#### DIRECTIONS
Copy the material from its beginning through the line that has "order: Cucurbitales", swapping "phylum" for "division" and leaving everything else unchanged. Leave the pictures out.

(Extracted records)

----

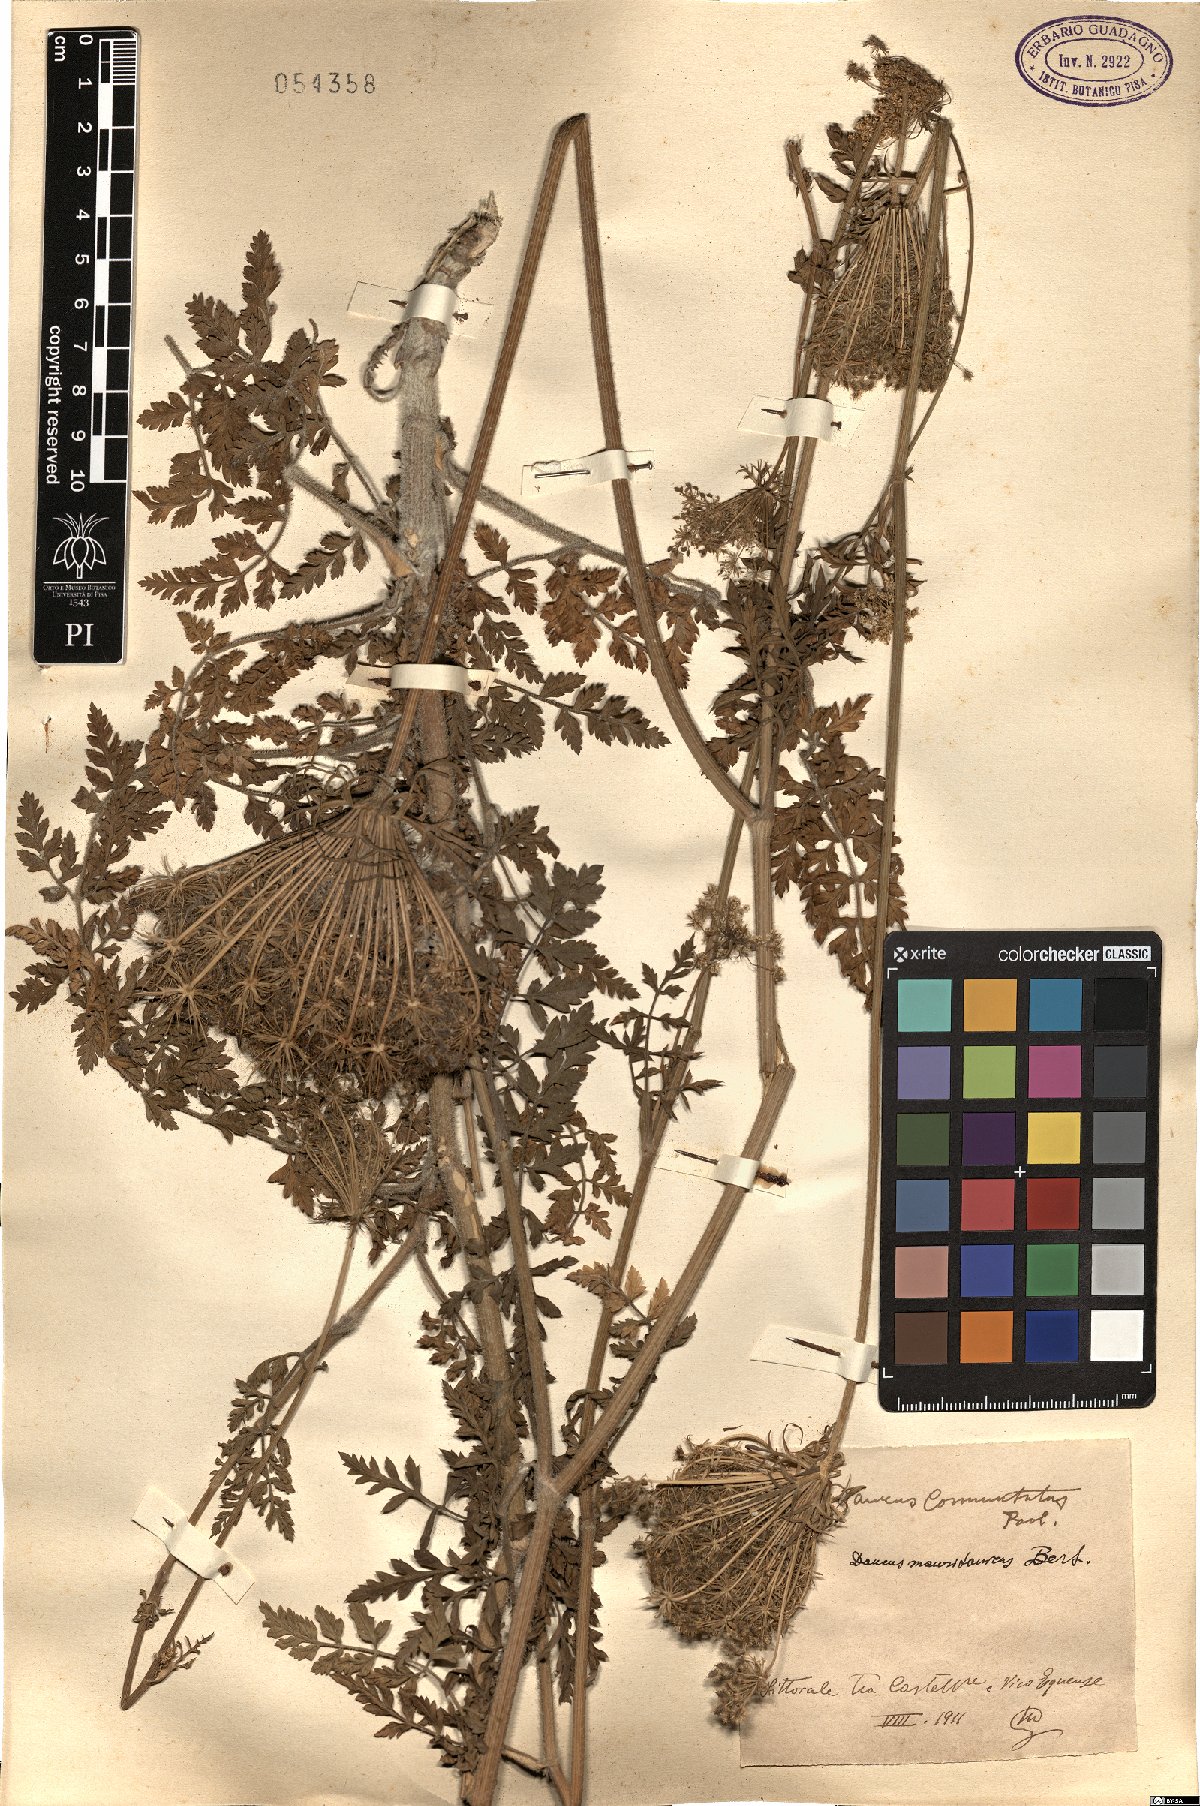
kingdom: Plantae
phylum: Tracheophyta
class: Magnoliopsida
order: Apiales
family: Apiaceae
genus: Daucus
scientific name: Daucus carota
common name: Wild carrot
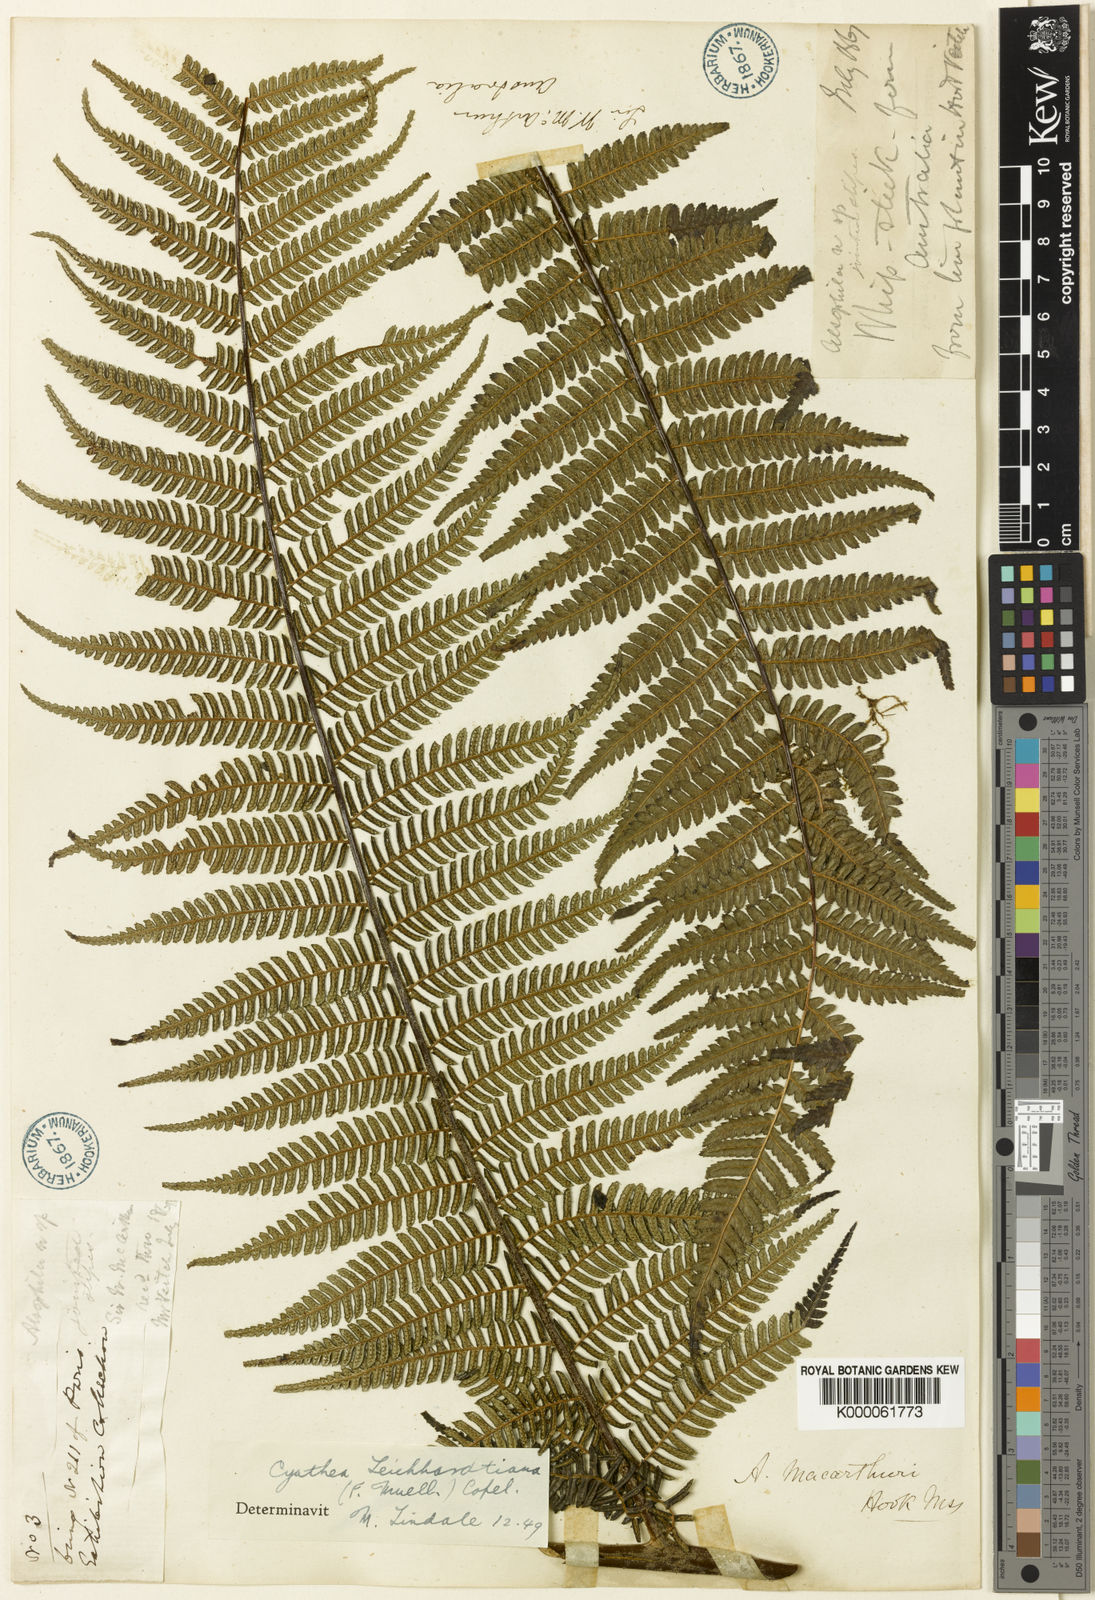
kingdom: Plantae
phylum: Tracheophyta
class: Polypodiopsida
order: Cyatheales
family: Cyatheaceae
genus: Alsophila
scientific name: Alsophila leichhardtiana
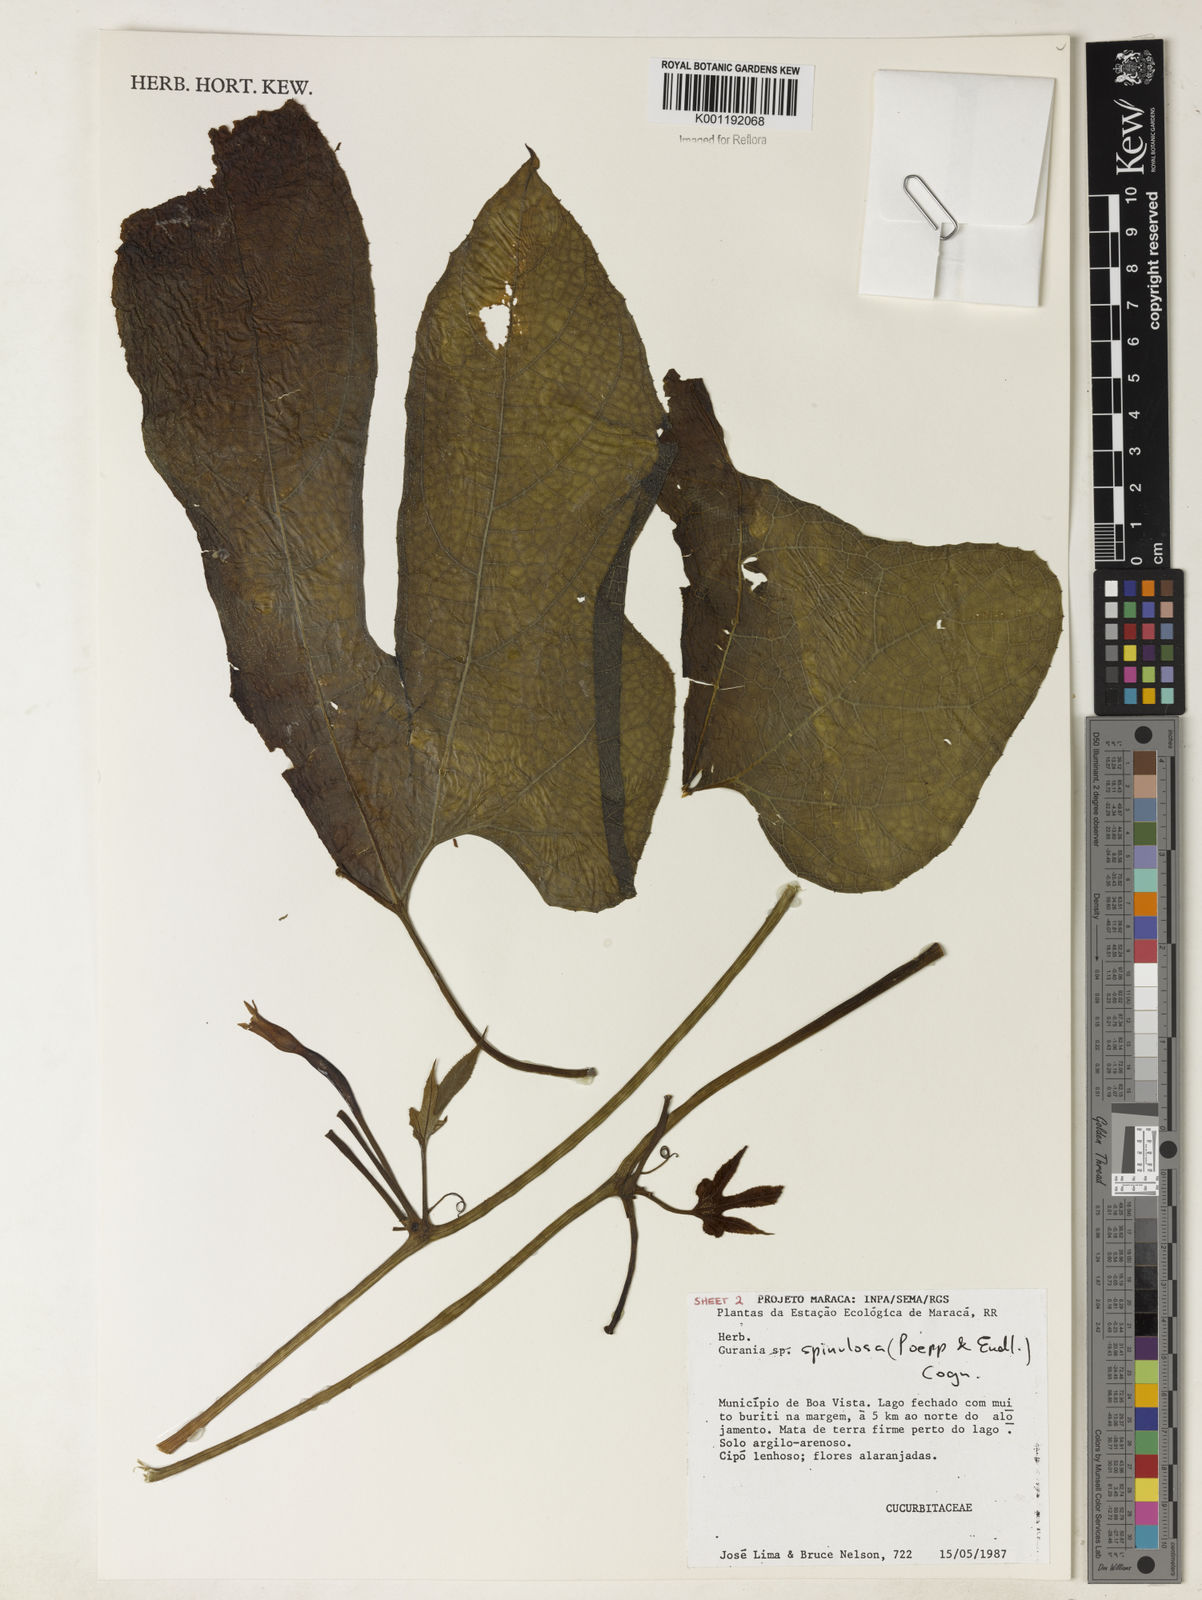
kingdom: Plantae
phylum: Tracheophyta
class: Magnoliopsida
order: Cucurbitales
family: Cucurbitaceae
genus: Gurania
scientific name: Gurania lobata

----

#### TASK RESPONSE
kingdom: Plantae
division: Tracheophyta
class: Magnoliopsida
order: Apiales
family: Apiaceae
genus: Daucus
scientific name: Daucus carota
common name: Wild carrot
kingdom: Plantae
division: Tracheophyta
class: Polypodiopsida
order: Cyatheales
family: Cyatheaceae
genus: Alsophila
scientific name: Alsophila leichhardtiana
kingdom: Plantae
division: Tracheophyta
class: Magnoliopsida
order: Cucurbitales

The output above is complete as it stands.